„Was Russland hier tut, widerspricht allen Gesetzen“
Vasyl Khymynets, Botschafter der Ukraine, kritisiert die Scheinreferenden scharf. Die Welt müsse reagieren und die Atomdrohung bestrafen.
Russland hat die Scheinreferenden in den besetzten ukrainischen Gebieten abgeschlossen, es wird erwartet, dass Putin am Freitag die Annexion der Gebiete an Russland ausruft. Wie wird die ukrainische Führung damit umgehen?
VASYL KHYMYNETS: Das sind keine Referenden. Ein Referendum kann nur im Rahmen der geltenden Verfassung und Gesetzgebung eines Landes stattfinden. Zudem sieht das Völkerrecht natürlich vor, dass die Staatsgrenzen eines Landes respektiert werden müssen. Was Russland hier tut, widerspricht allen unseren Gesetzen und dem Völkerrecht. Dazu kommt, dass bewaffnete russische Soldaten in die Wohnungen der Menschen eindringen, um sie zum Abstimmen zu zwingen.

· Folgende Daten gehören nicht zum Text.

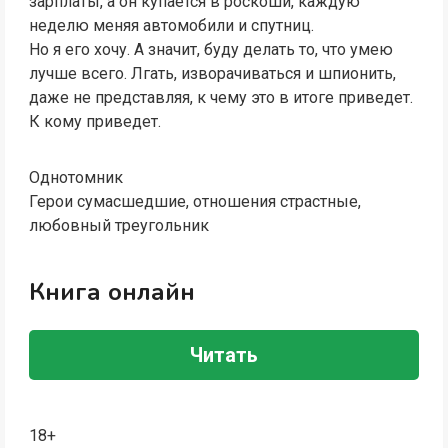
зарплаты, а он купается в роскоши, каждую
неделю меняя автомобили и спутниц.
Но я его хочу. А значит, буду делать то, что умею
лучше всего. Лгать, изворачиваться и шпионить,
даже не представляя, к чему это в итоге приведет.
К кому приведет.
Однотомник
Герои сумасшедшие, отношения страстные,
любовный треугольник
Книга онлайн
Читать
18+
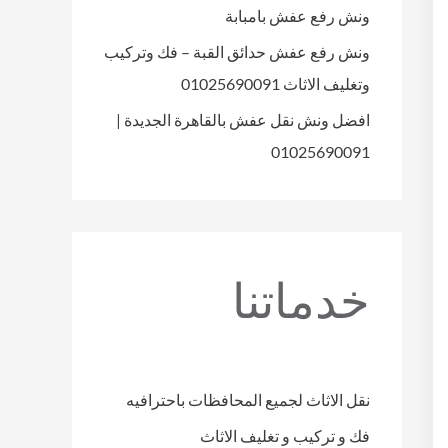
ونش رفع عفش بامبابة
ونش رفع عفش حدائق القبة – فك وتركيب
وتغليف الاثاث 01025690091
افضل ونش نقل عفش بالقاهرة الجديدة |
01025690091
خدماتنا
نقل الاثاث لجميع المحافظات باحترافيه
فك و تركيب و تغليف الاثاث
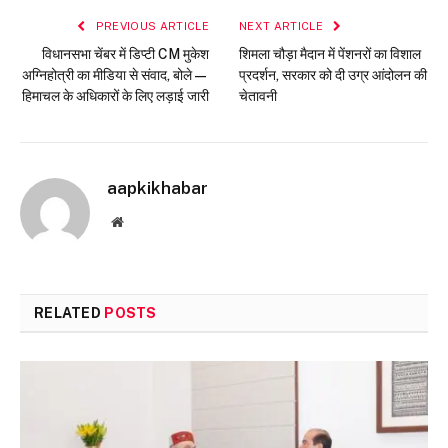
PREVIOUS ARTICLE
NEXT ARTICLE
विधानसभा चेंबर में डिप्टी CM मुकेश
शिमला चौड़ा मैदान में पेंशनरों का विशाल
अग्निहोत्री का मीडिया से संवाद, बोले—
प्रदर्शन, सरकार को दी उग्र आंदोलन की
हिमाचल के अधिकारों के लिए लड़ाई जारी
चेतावनी
aapkikhabar
Website
RELATED
POSTS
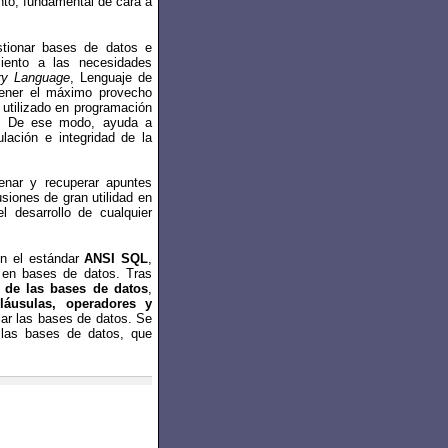
anto, fundamental de cara a
stionar bases de datos e
miento a las necesidades
ry Language
, Lenguaje de
btener el máximo provecho
 utilizado en programación
. De ese modo, ayuda a
lación e integridad de la
enar y recuperar apuntes
siones de gran utilidad en
 desarrollo de cualquier
en el estándar
ANSI SQL
,
a en bases de datos. Tras
a de las bases de datos
,
láusulas, operadores y
lar las bases de datos. Se
e las bases de datos, que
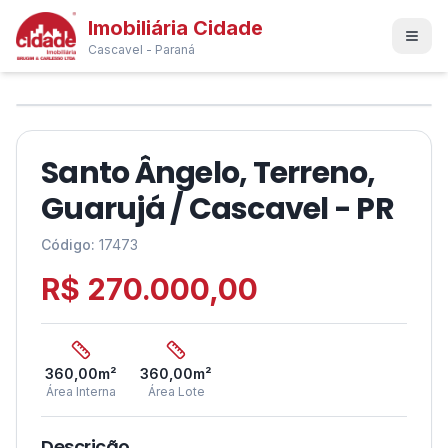
Imobiliária Cidade
Cascavel - Paraná
1
/
4
❮
❯
Santo Ângelo, Terreno,
Guarujá / Cascavel - PR
Código:
17473
R$ 270.000,00
360,00
m²
360,00
m²
Área Interna
Área Lote
Descrição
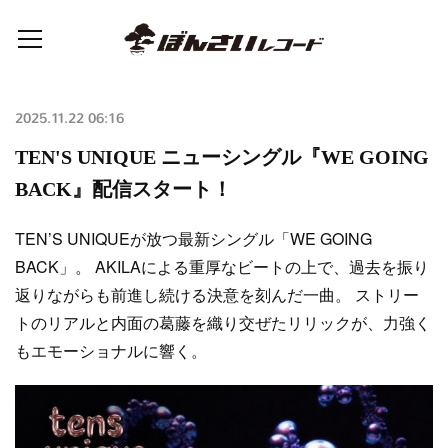
2025.11.22 06:16
TEN'S UNIQUE ニューシングル『WE GOING
BACK』配信スタート！
TEN’S UNIQUEが放つ最新シングル「WE GOING
BACK」。 AKILAによる重厚なビートの上で、過去を振り
返りながらも前進し続ける決意を刻んだ一曲。 ストリー
トのリアルと内面の葛藤を織り交ぜたリリックが、力強く
もエモーショナルに響く。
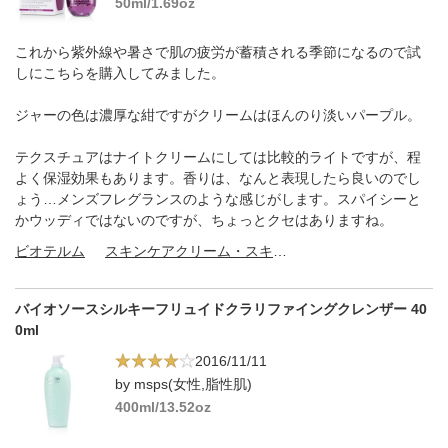
50ml/1.69oz
これから紫外線や暑さで肌の疲労が蓄積される季節になるので試
しにこちらを購入してみました。
ジャーの色は濃厚な紺ですがクリームはほんのり淡いパープル。
テクスチュアはナイトクリームにしては比較的ライトですが、程
よく保湿効果もあります。香りは、なんと表現したら良いのでし
ょう…メンズフレグランスのような感じがします。スパイシーと
かウッディではないのですが、ちょっとクセはありますね。
ビオテルム
スキンケアクリーム・スキンケアオイル
バイオソースシルキーフリュイドクラリファイングクレンザー 40
0ml
2016/11/11
by msps(女性,脂性肌)
400ml/13.52oz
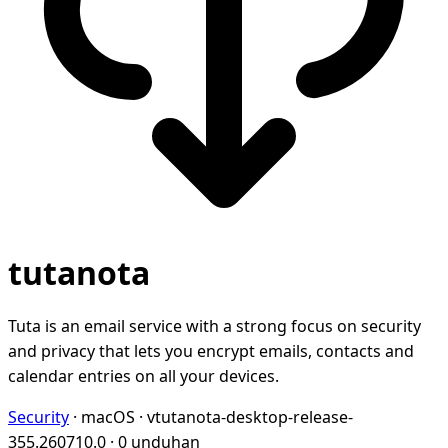
tutanota
Tuta is an email service with a strong focus on security
and privacy that lets you encrypt emails, contacts and
calendar entries on all your devices.
Security
·
macOS
·
vtutanota-desktop-release-
355.260710.0
·
0 unduhan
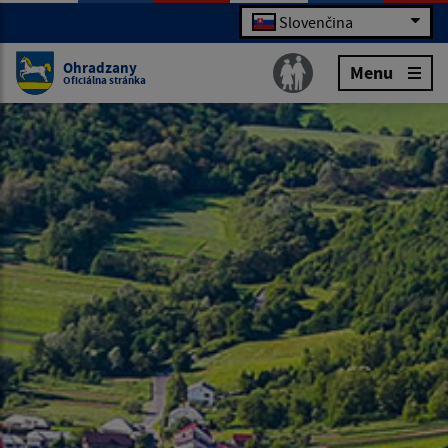
Slovenčina
Ohradzany
Menu
Oficiálna stránka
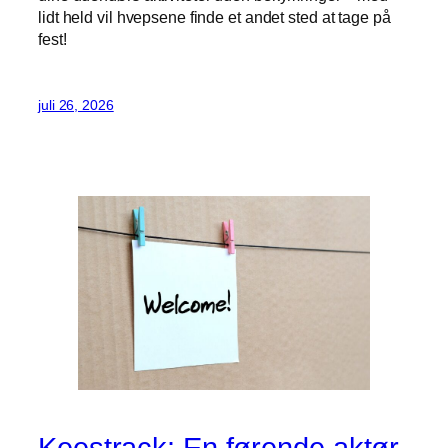
lidt held vil hvepsene finde et andet sted at tage på
fest!
juli 26, 2026
Keestrack: En førende aktør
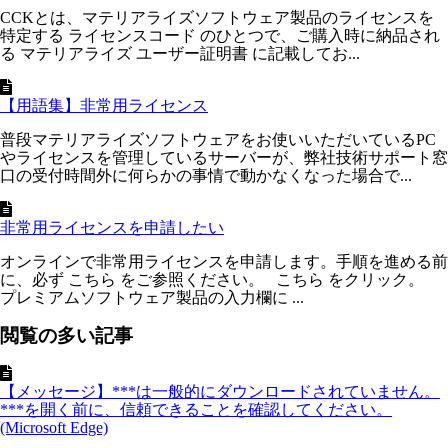
CCKとは、マテリアライズソフトウェア製品のライセンスを
特定する ライセンスコード のひとつで、ご購入時に納品され
る マテリアライズ ユーザー証明書 に記載してお...
【用語集】非常用ライセンス
普段マテリアライズソフトウェアをお使いいただいているPC
やライセンスを管理しているサーバーが、弊社技術サポート窓
口の受付時間外に何らかの事情で動かなくなった場合で...
非常用ライセンスを申請したい
オンラインで非常用ライセンスを申請します。手順を進める前
に、必ず こちら をご参照ください。 こちら をクリック。
プレミアムソフトウェア製品の入力欄に ...
閲覧の多い記事
【メッセージ】***は一般的にダウンロードされていません。
***を開く前に、信頼できることを確認してください。
(Microsoft Edge)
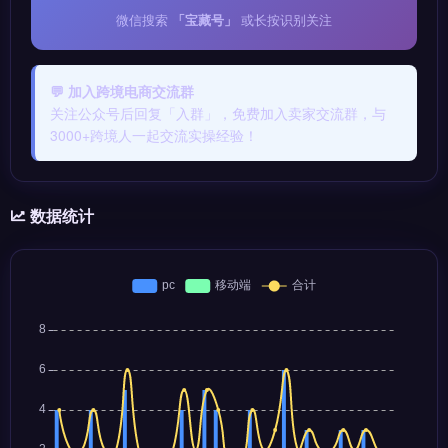
微信搜索
「宝藏号」
或长按识别关注
💬 加入跨境电商交流群
关注公众号后回复「入群」，免费加入卖家交流群，与
3000+跨境人一起交流实操经验！
数据统计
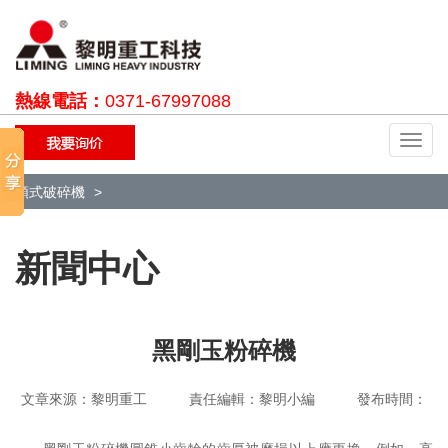
熱線電話：
0371-67997088
切
換
導
顎式破碎機
航
新聞中心
黑剛玉粉碎機
文章來源：黎明重工 責任編輯：黎明小編 發布時間：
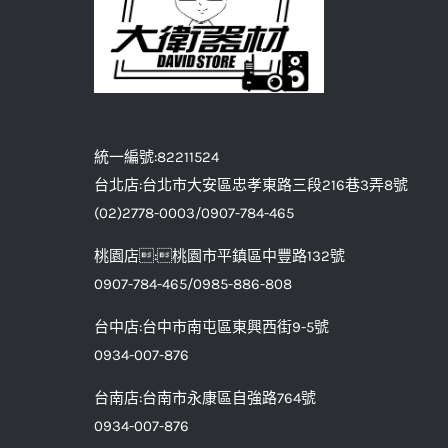
統一編號:82211524
台北店:台北市大安區忠孝東路三段216巷3弄8號
(02)2778-0003/0907-784-465
桃園店:桃園市平鎮區中豐路132號
0907-784-465/0985-886-808
台中店:台中市南屯區東興西街9-5號
0934-007-876
台南店:台南市永康區自強路764號
0934-007-876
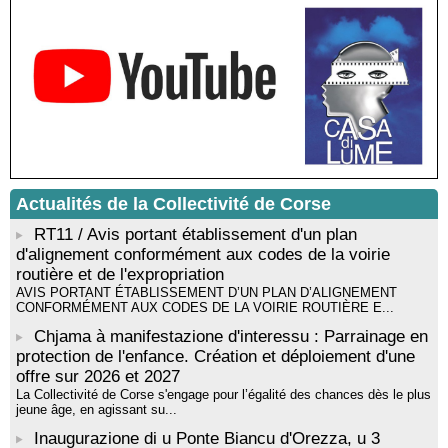
Médiathèque de Castagniccia Mare et Monti - I Fulelli
Rencontre / dédicace avec Lucrèce Luciani autour de son
livre « La ballade du pendu du Niolu» - Mediateca territuriale di
Santa Lucia di Tallà
Mise en musique d’un livre jeunesse par Annik Meschinet,
musicienne pédagogue : Ateliers d’expression sonore, vocale,
rythmique et corporelle - Mediateca territuriale di Santa Lucia di
Tallà
! Événement reporté ! Cycle de conférences peinture animé
par Alexandre Dominati - Mediateca territuriale di Santa Lucia di
Actualités de la Collectivité de Corse
Tallà
RT11 / Avis portant établissement d'un plan
d'alignement conformément aux codes de la voirie
routière et de l'expropriation
AVIS PORTANT ÉTABLISSEMENT D’UN PLAN D’ALIGNEMENT
CONFORMÉMENT AUX CODES DE LA VOIRIE ROUTIÈRE E...
Chjama à manifestazione d'interessu : Parrainage en
protection de l'enfance. Création et déploiement d'une
offre sur 2026 et 2027
La Collectivité de Corse s'engage pour l’égalité des chances dès le plus
jeune âge, en agissant su...
Inaugurazione di u Ponte Biancu d'Orezza, u 3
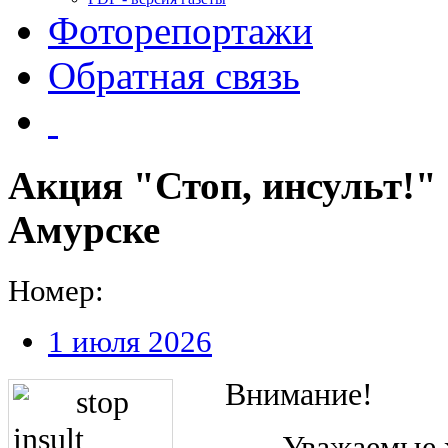
Фоторепортажи
Обратная связь
Акция "Стоп, инсульт!" 
Амурске
Номер:
1 июля 2026
Внимание!
Уважаемые 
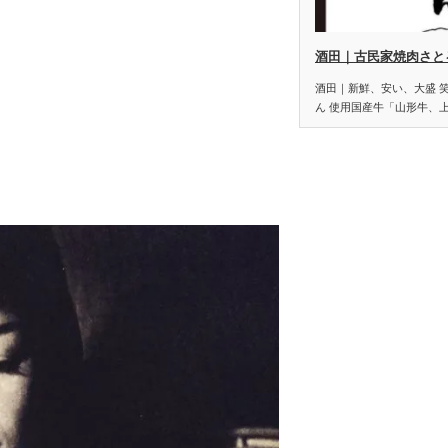
酒田｜古民家焼肉さと
酒田｜新鮮、安い、大盛 
ん 使用国産牛「山形牛、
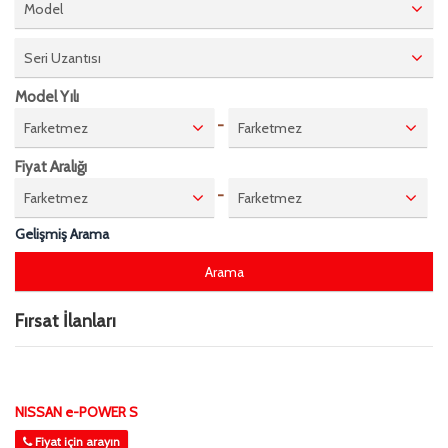
Model
Seri Uzantısı
Model Yılı
-
Farketmez
Farketmez
Fiyat Aralığı
-
Farketmez
Farketmez
Gelişmiş Arama
Fırsat İlanları
NISSAN e-POWER S
Fiyat için arayın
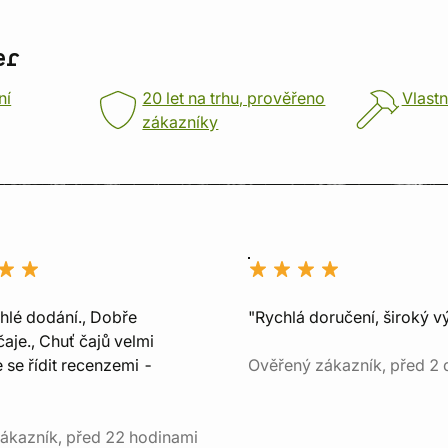
er
ní
20 let na trhu, prověřeno
Vlastn
zákazníky
chlé dodání., Dobře
"Rychlá doručení, široký v
aje., Chuť čajů velmi
e se řídit recenzemi -
Ověřený zákazník, před 2 
ákazník, před 22 hodinami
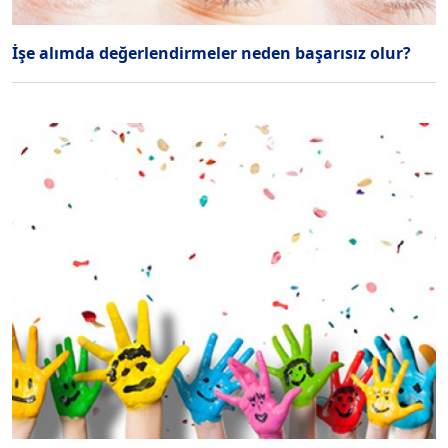
İşe alımda değerlendirmeler neden başarısız olur?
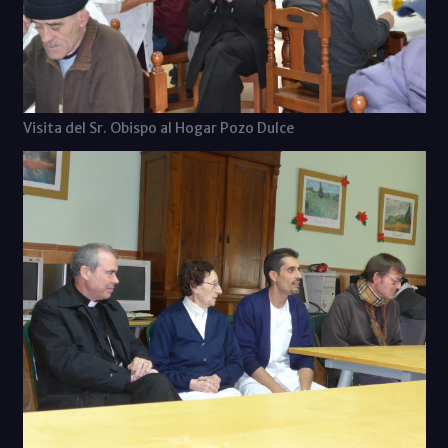
Visita del Sr. Obispo al Hogar Pozo Dulce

Putin droht, Atomwaffen einzusetzen, wenn diese Gebiete angegriffen werden.
Russland bedroht hier nicht nur die Ukraine, sondern auch das globale Gleichgewicht der gegenseitigen Abschreckung. Wenn die anderen Atommächte hier nicht reagieren, würde dies für alle anderen Staaten bedeuten, sie müssen auch nach Atomwaffen streben, weil nur noch das Recht des Stärkeren gilt. Die Ukraine hat 1994 alle ihre Atomwaffen, das damals drittgrößte Arsenal der Welt, abgegeben – und zwar an Russland. Moskau droht hier einem Land, das freiwillig auf die Atombombe verzichtet hat. Wird die Welt das einfach so akzeptieren? Ist das die Welt, in der wir leben möchten? Russland setzt derzeit alles aufs Spiel, um die freie Welt zu erpressen: Atomwaffen, das Atomkraftwerk Saporischschja, Hungerkrise, Energiekrise. So ein Verhalten darf die Staatengemeinschaft nicht akzeptieren.
Aus meiner Sicht muss man Russland sagen, dass es bei jeder einzelnen Drohung mit Atomwaffen und bei jedem Regelverstoß Konsequenzen geben wird. Die internationale Gemeinschaft hat jahrzehntelang daran gearbeitet, Regeln, internationale Verträge und ein Völkerrecht zu erarbeiten, die das Zusammenleben der Staaten regeln. Wenn diese missachtet werden, bedroht das alle Staaten.
Russland zieht gerade 300.000 zusätzliche Soldaten ein, um sie in den Krieg zu schicken. Was bedeutet das für die Ukraine?
Schon seit 2014 führt Russland einen Angriffskrieg gegen die Ukraine. Laut UNO-Statuten hat jedes Land das Recht, sich zu verteidigen, wenn es angegriffen wird. Das werden wir weiterhin tun. Das sind wir den Bürgern unseres Landes, die jeden Tag den russischen Bombardements, Vergewaltigungen und anderen Gewalttaten ausgesetzt sind, schuldig.
In Kürze steht auch in der Ukraine der Winter an. Wie kann man sich in Kriegszeiten darauf vorbereiten?
Russland greift ganz gezielt kritische Infrastruktur an, damit die Menschen in der Ukraine ohne Strom, ohne Wärme, ohne Wasser sind. Zudem wurden, wie Sie wissen, sehr viele Wohnhäuser und Wohnungen der Menschen zerstört. Wir bereiten uns natürlich, so gut es geht, auf den Winter vor, aber es wird sehr, sehr schwierig. Wir bitten hier unsere Partner, auch Österreich, sehr um humanitäre Hilfe.